A combinação entre ambos é marcada pela letra B, de blend (que significa ‘mistura’, em inglês). À letra, acrescenta-se o número correspondente ao percentual de biodiesel misturado ao diesel. No Brasil os postos já oferecem a mistura B5 (5% de biodiesel e 95% de diesel), embora essa meta tenha sido projetada para 2013.

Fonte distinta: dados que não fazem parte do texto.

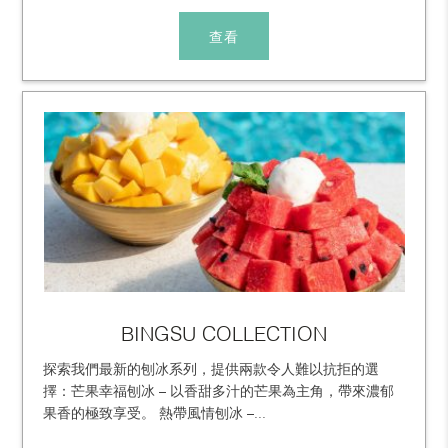
查看
BINGSU COLLECTION
探索我們最新的刨冰系列，提供兩款令人難以抗拒的選
擇：芒果幸福刨冰 – 以香甜多汁的芒果為主角，帶來濃郁
果香的極致享受。 熱帶風情刨冰 –...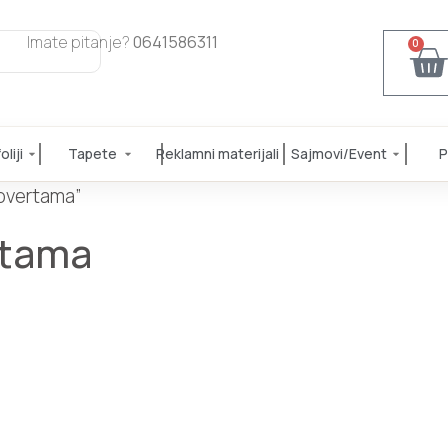
Imate pitanje?
0641586311
0
liji
Tapete
Reklamni materijali
Sajmovi/Event
P
kovertama”
rtama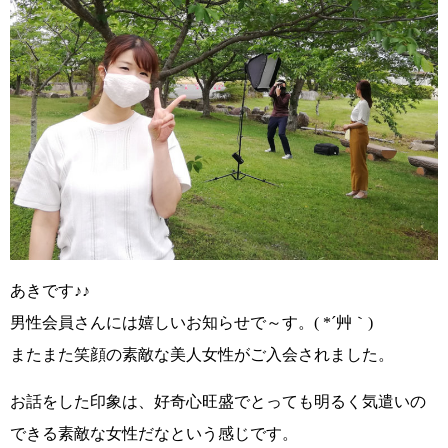
あきです♪♪
男性会員さんには嬉しいお知らせで～す。( *´艸｀)
またまた笑顔の素敵な美人女性がご入会されました。
お話をした印象は、好奇心旺盛でとっても明るく気遣いの
できる素敵な女性だなという感じです。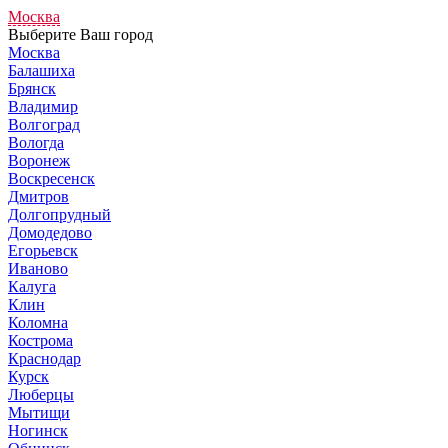
Москва
Выберите Ваш город
Москва
Балашиха
Брянск
Владимир
Волгоград
Вологда
Воронеж
Воскресенск
Дмитров
Долгопрудный
Домодедово
Егорьевск
Иваново
Калуга
Клин
Коломна
Кострома
Краснодар
Курск
Люберцы
Мытищи
Ногинск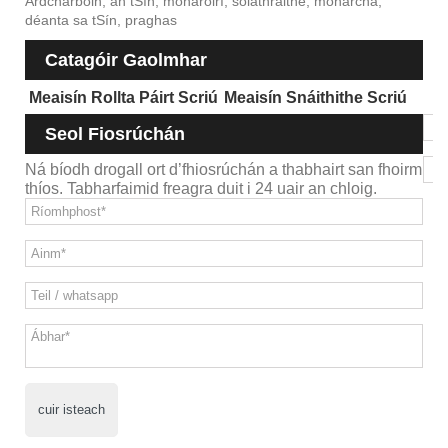
Ardcharbóin, an tSín, monaróirí, soláthraithe, monarcha,
déanta sa tSín, praghas
Catagóir Gaolmhar
Meaisín Rollta Páirt Scriú
Meaisín Snáithithe Scriú
Seol Fiosrúchán
Ná bíodh drogall ort d’fhiosrúchán a thabhairt san fhoirm
thíos. Tabharfaimid freagra duit i 24 uair an chloig.
cuir isteach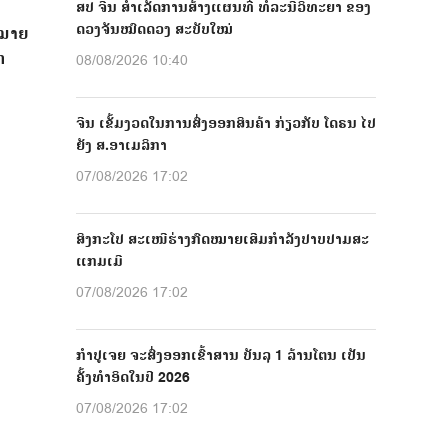
ສປ ຈີນ ສຳເລັດການສ້າງແຜນທີ່ ທໍລະນີວິທະຍາ ຂອງ
ດວງຈັນໝົດດວງ ສະບັບໃໝ່
ດໝາຍ
ກ
08/08/2026 10:40
ຈີນ ເຂັ້ມງວດໃນການສົ່ງອອກສິນຄ້າ ກ່ຽວກັບ ໂດຣນ ໄປ
ຍັງ ສ.ອາເມລິກາ
07/08/2026 17:02
ສິງກະໂປ ສະເໜີຮ່າງກົດໝາຍເສີມກຳລັງປາບປາມສະ
ແກມເມີ
07/08/2026 17:02
ກຳປູເຈຍ ຈະສົ່ງອອກເຂົ້າສານ ບັນລຸ 1 ລ້ານໂຕນ ເປັນ
ຄັ້ງທຳອິດໃນປີ 2026
07/08/2026 17:02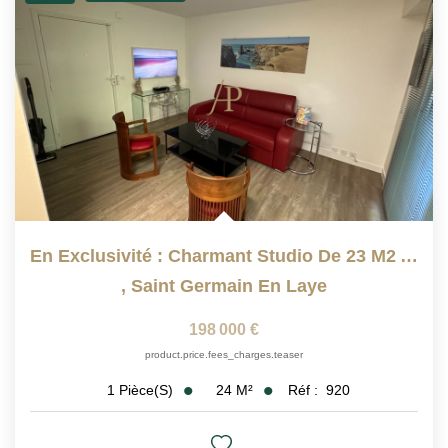
En Exclusivité : Charmant Studio De 23 M2 Avec Une...
,
Saint Germain En Laye
198 000 €
product.price.fees_charges.teaser
24
M²
Réf :
920
1
Pièce(s)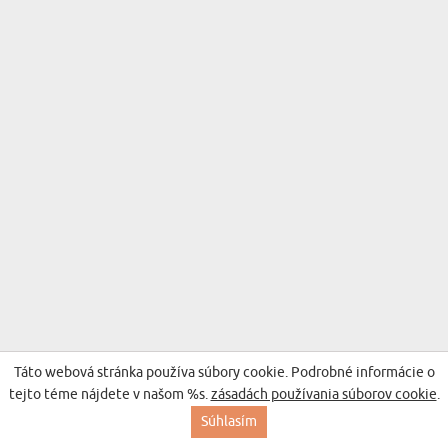
Táto webová stránka používa súbory cookie. Podrobné informácie o
tejto téme nájdete v našom %s.
zásadách používania súborov cookie
.
Súhlasím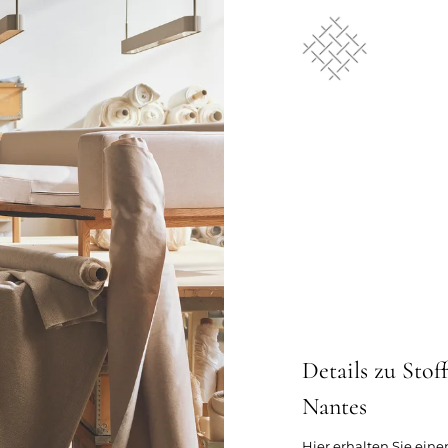
Details zu Stof
Nantes
Hier erhalten Sie eine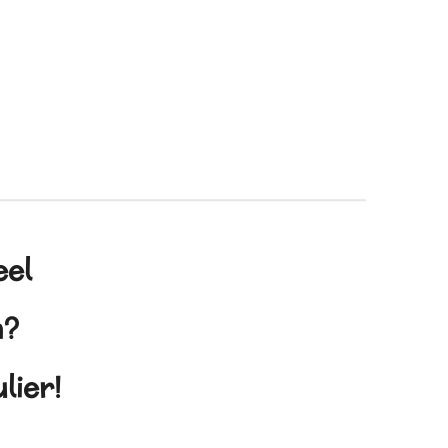
eel
en?
lier!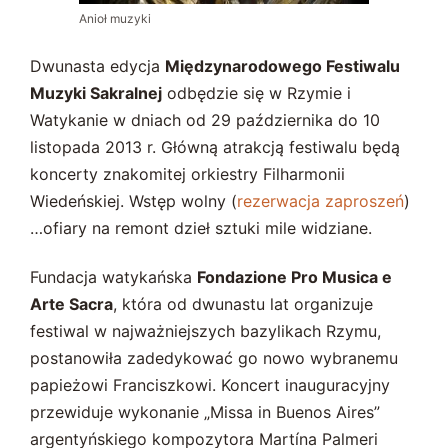
Anioł muzyki
Dwunasta edycja
Międzynarodowego Festiwalu
Muzyki Sakralnej
odbędzie się w Rzymie i
Watykanie w dniach od 29 października do 10
listopada 2013 r. Główną atrakcją festiwalu będą
koncerty znakomitej orkiestry Filharmonii
Wiedeńskiej. Wstęp wolny (
rezerwacja zaproszeń
)
…ofiary na remont dzieł sztuki mile widziane.
Fundacja watykańska
Fondazione Pro Musica e
Arte Sacra
, która od dwunastu lat organizuje
festiwal w najważniejszych bazylikach Rzymu,
postanowiła zadedykować go nowo wybranemu
papieżowi Franciszkowi. Koncert inauguracyjny
przewiduje wykonanie „Missa in Buenos Aires”
argentyńskiego kompozytora Martína Palmeri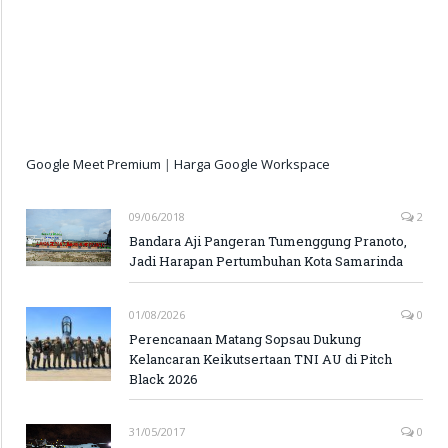
Google Meet Premium
|
Harga Google Workspace
09/06/2018
2
Bandara Aji Pangeran Tumenggung Pranoto,
Jadi Harapan Pertumbuhan Kota Samarinda
01/08/2026
0
Perencanaan Matang Sopsau Dukung
Kelancaran Keikutsertaan TNI AU di Pitch
Black 2026
31/05/2017
0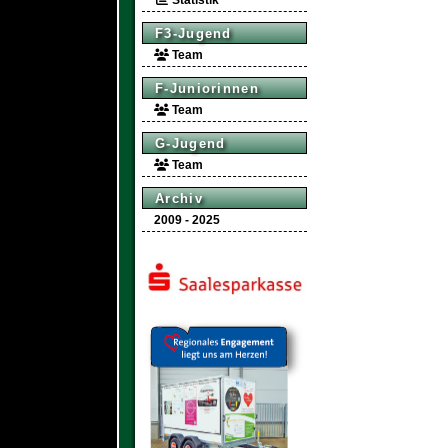
Statistik
F3-Jugend
Team
F-Juniorinnen
Team
G-Jugend
Team
Archiv
2009 - 2025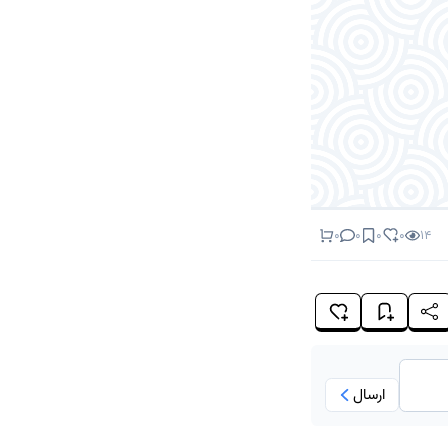
0
0
0
0
14
ارسال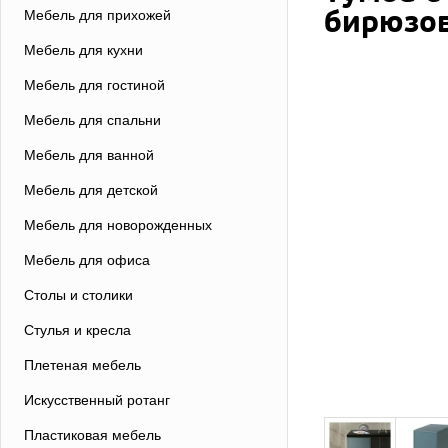
бирюзо
Мебель для прихожей
Мебель для кухни
Мебель для гостиной
Мебель для спальни
Мебель для ванной
Мебель для детской
Мебель для новорожденных
Мебель для офиса
Столы и столики
Стулья и кресла
Плетеная мебель
Искусственный ротанг
Пластиковая мебель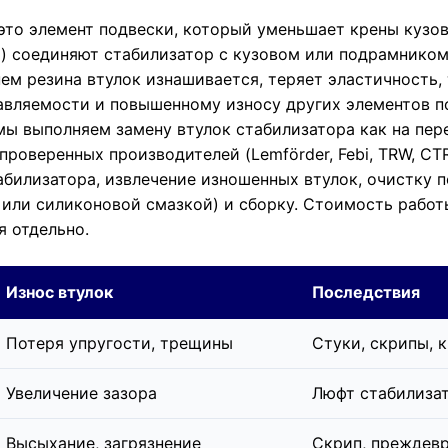
то элемент подвески, который уменьшает крены кузов
) соединяют стабилизатор с кузовом или подрамником,
м резина втулок изнашивается, теряет эластичность, 
авляемости и повышенному износу других элементов п
мы выполняем замену втулок стабилизатора как на перед
проверенных производителей (Lemförder, Febi, TRW, C
билизатора, извлечение изношенных втулок, очистку п
 или силиконовой смазкой) и сборку. Стоимость работ
я отдельно.
Износ втулок
Последствия
Потеря упругости, трещины
Стуки, скрипы, 
Увеличение зазора
Люфт стабилиза
Высыхание, загрязнение
Скрип, преждев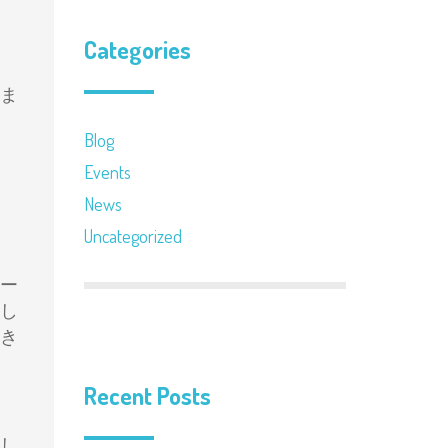
Categories
ま
Blog
Events
News
Uncategorized
ー
し
き
Recent Posts
し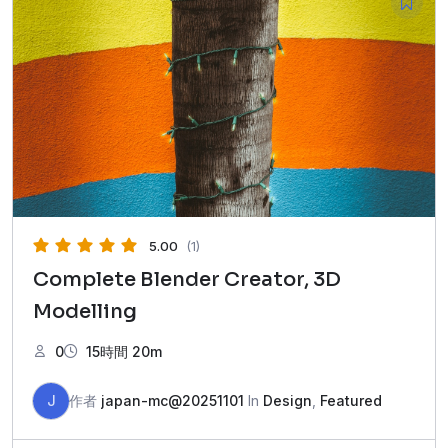
5.00
(1)
Complete Blender Creator, 3D
Modelling
0
15時間 20m
J
作者
japan-mc@20251101
In
Design
,
Featured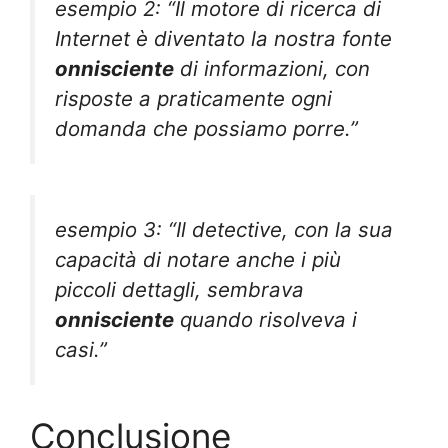
esempio 2: “Il motore di ricerca di
Internet è diventato la nostra fonte
onnisciente
di informazioni, con
risposte a praticamente ogni
domanda che possiamo porre.”
esempio 3: “Il detective, con la sua
capacità di notare anche i più
piccoli dettagli, sembrava
onnisciente
quando risolveva i
casi.”
Conclusione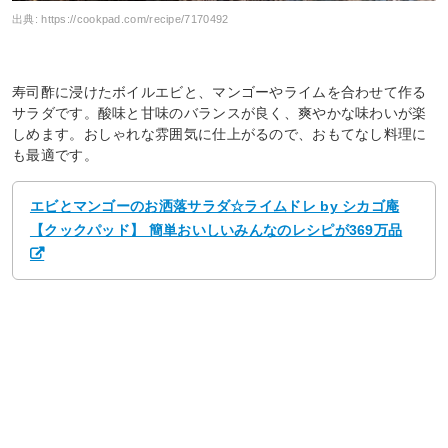
出典:
https://cookpad.com/recipe/7170492
寿司酢に浸けたボイルエビと、マンゴーやライムを合わせて作る
サラダです。酸味と甘味のバランスが良く、爽やかな味わいが楽
しめます。おしゃれな雰囲気に仕上がるので、おもてなし料理に
も最適です。
エビとマンゴーのお洒落サラダ☆ライムドレ by シカゴ庵
【クックパッド】 簡単おいしいみんなのレシピが369万品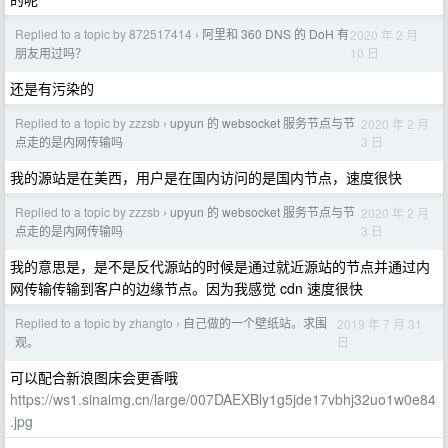
Replied to a topic by 872517414
阿里和 360 DNS 的 DoH 有
2020 年 2 月
›
10 日
朋友用过吗？
还是有污染的
Replied to a topic by zzzsb
upyun 的 websocket 服务节点与节
2020 年 2 月
›
3 日
点走的是内网传输吗
我的源站是在美西，用户是在国内访问的是国内节点，速度很快
Replied to a topic by zzzsb
upyun 的 websocket 服务节点与节
2020 年 2 月
›
3 日
点走的是内网传输吗
我的意思是，是不是反代源站的时候是通过就近源站的节点并通过内
网传输传输到客户的边缘节点。因为我感觉 cdn 速度很快
Replied to a topic by zhangto
自己做的一个壁纸站。求围
2019 年 7 月 31
›
日
观。
可以配合新浪图床会更香哦
https://ws1.sinaimg.cn/large/007DAEXBly1g5jde17vbhj32uo1w0e84
.jpg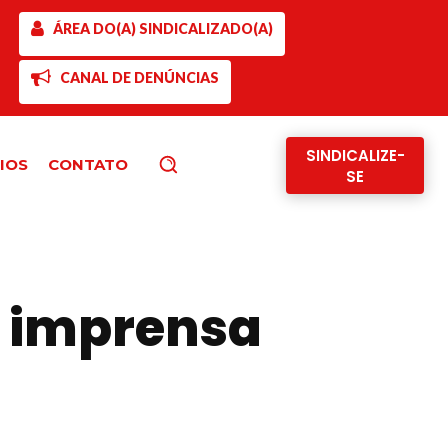
ÁREA DO(A) SINDICALIZADO(A)
CANAL DE DENÚNCIAS
SINDICALIZE-
IOS
CONTATO
Pesquisar
SE
e imprensa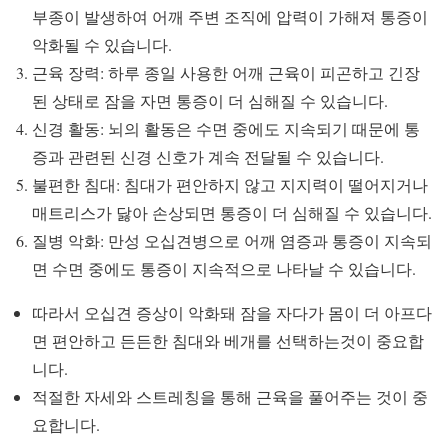
부종이 발생하여 어깨 주변 조직에 압력이 가해져 통증이
악화될 수 있습니다.
근육 장력: 하루 종일 사용한 어깨 근육이 피곤하고 긴장
된 상태로 잠을 자면 통증이 더 심해질 수 있습니다.
신경 활동: 뇌의 활동은 수면 중에도 지속되기 때문에 통
증과 관련된 신경 신호가 계속 전달될 수 있습니다.
불편한 침대: 침대가 편안하지 않고 지지력이 떨어지거나
매트리스가 닳아 손상되면 통증이 더 심해질 수 있습니다.
질병 악화: 만성 오십견병으로 어깨 염증과 통증이 지속되
면 수면 중에도 통증이 지속적으로 나타날 수 있습니다.
따라서 오십견 증상이 악화돼 잠을 자다가 몸이 더 아프다
면 편안하고 든든한 침대와 베개를 선택하는것이 중요합
니다.
적절한 자세와 스트레칭을 통해 근육을 풀어주는 것이 중
요합니다.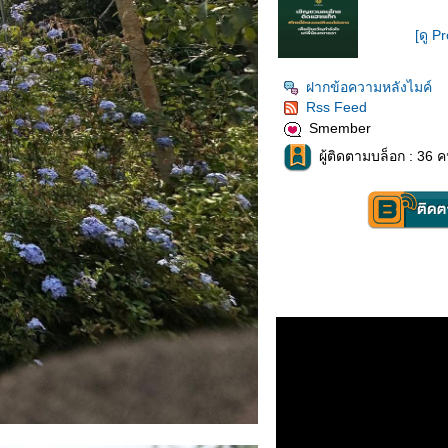
[ดู Pr
ฝากข้อความหลังไมค์
Rss Feed
Smember
ผู้ติดตามบล็อก : 36 ค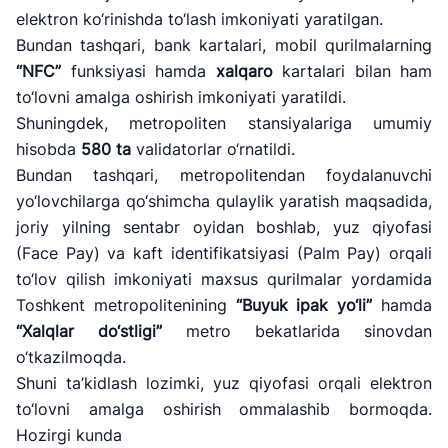
elektron ko‘rinishda to‘lash imkoniyati yaratilgan.
Bundan tashqari, bank kartalari, mobil qurilmalarning
“NFC”
funksiyasi hamda
xalqaro
kartalari bilan ham
to‘lovni amalga oshirish imkoniyati yaratildi.
Shuningdek, metropoliten stansiyalariga umumiy
hisobda
580 ta
validatorlar o‘rnatildi.
Bundan tashqari, metropolitendan foydalanuvchi
yo‘lovchilarga qo‘shimcha qulaylik yaratish maqsadida,
joriy yilning sentabr oyidan boshlab, yuz qiyofasi
(Face Pay) va kaft identifikatsiyasi (Palm Pay) orqali
to‘lov qilish imkoniyati maxsus qurilmalar yordamida
Toshkent metropolitenining
“Buyuk ipak yo‘li”
hamda
“Xalqlar do‘stligi”
metro bekatlarida sinovdan
o‘tkazilmoqda.
Shuni ta’kidlash lozimki, yuz qiyofasi orqali elektron
to‘lovni amalga oshirish ommalashib bormoqda.
Hozirgi kunda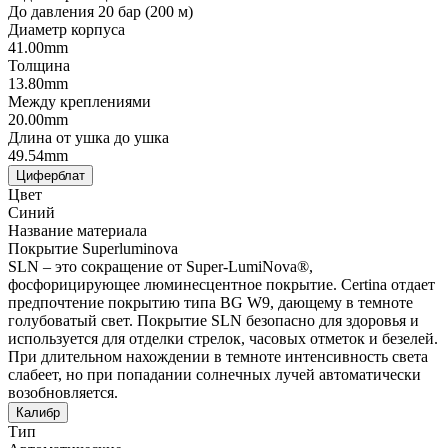
До давления 20 бар (200 м)
Диаметр корпуса
41.00mm
Толщина
13.80mm
Между креплениями
20.00mm
Длина от ушка до ушка
49.54mm
Циферблат
Цвет
Синий
Название материала
Покрытие Superluminova
SLN – это сокращение от Super-LumiNova®,
фосфорицирующее люминесцентное покрытие. Certina отдает
предпочтение покрытию типа BG W9, дающему в темноте
голубоватый свет. Покрытие SLN безопасно для здоровья и
используется для отделки стрелок, часовых отметок и безелей.
При длительном нахождении в темноте интенсивность света
слабеет, но при попадании солнечных лучей автоматически
возобновляется.
Калибр
Тип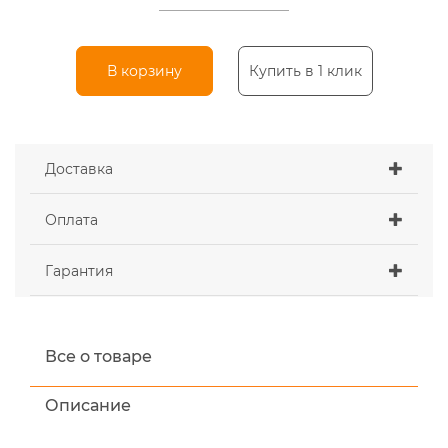
В корзину
Купить в 1 клик
Доставка
Оплата
Гарантия
Все о товаре
Описание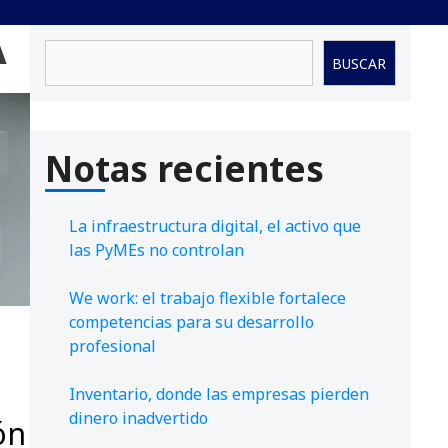
A
Buscar
BUSCAR
Notas recientes
La infraestructura digital, el activo que
las PyMEs no controlan
We work: el trabajo flexible fortalece
competencias para su desarrollo
profesional
Inventario, donde las empresas pierden
dinero inadvertido
ón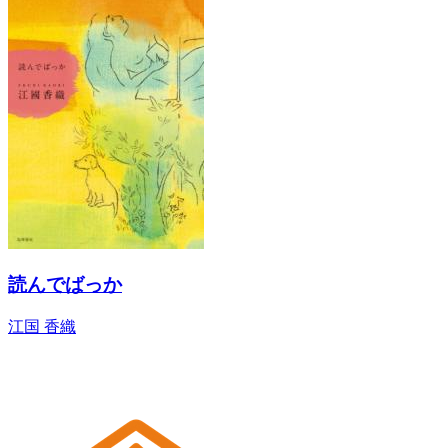
読んでばっか
江国 香織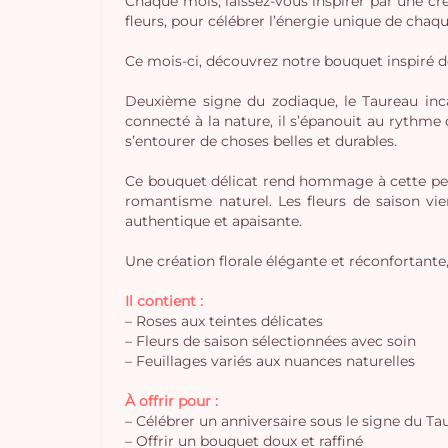
Chaque mois, laissez-vous inspirer par une cré
fleurs, pour célébrer l’énergie unique de chaq
Ce mois-ci, découvrez notre bouquet inspiré 
Deuxième signe du zodiaque, le Taureau inca
connecté à la nature, il s’épanouit au rythme 
s’entourer de choses belles et durables.
Ce bouquet délicat rend hommage à cette per
romantisme naturel. Les fleurs de saison vi
authentique et apaisante.
Une création florale élégante et réconfortante,
Il contient :
– Roses aux teintes délicates
– Fleurs de saison sélectionnées avec soin
– Feuillages variés aux nuances naturelles
À offrir pour :
– Célébrer un anniversaire sous le signe du Ta
– Offrir un bouquet doux et raffiné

Natureza e sociedade agradecem
Fonte renovável e não poluente: essa é apenas uma das vantagens do biodiesel, obtido de óleos vegetais (como os de soja, girassol, milho, canola, amendoim e mamona) ou gordura animal. Sua produção pode também ser fonte de renda para comunidades carentes. Em Santa Catarina, um grupo de pescadores tem abastecido suas embarcações com biodiesel B50, reduzindo custos de produção e mantendo o local, uma área ambiental protegida, ainda mais preservado.
O biodiesel é menos prejudicial ao meio ambiente por não conter enxofre em sua composição, ser biodegradável e emitir gases do efeito estufa em volumes muito inferiores aos lançados pelo diesel ou qualquer outro combustível derivado de petróleo. “No caso do enxofre, a redução chega a 100%”, lembra Costa.
Quanto aos supostos problemas que o biodiesel causa no motor de um carro – exigindo possíveis adaptações –, o engenheiro Carlos Alexandre Santos, coordenador do curso de Engenharia Mecânica da PUCRS, diz que tudo depende da mistura entre os combustíveis. Segundo ele, usualmente as misturas são feitas em proporções volumétricas que variam de 5% a 20% de biodiesel. “No caso da mistura B5, usada no Brasil, não há qualquer necessidade de adaptação nos motores”, garante.
O uso de biodiesel, esclarece Santos, pode reduzir a potência do veículo em 5% e aumentar o consumo de combustível em aproximadamente 2%. “São percentuais muito toleráveis se considerarmos os benefícios que o biodisel oferece ao meio ambiente.” Santos acredita que em até sete anos os postos de abastecimento brasileiros já terão bombas com 100% de biodisel (B100).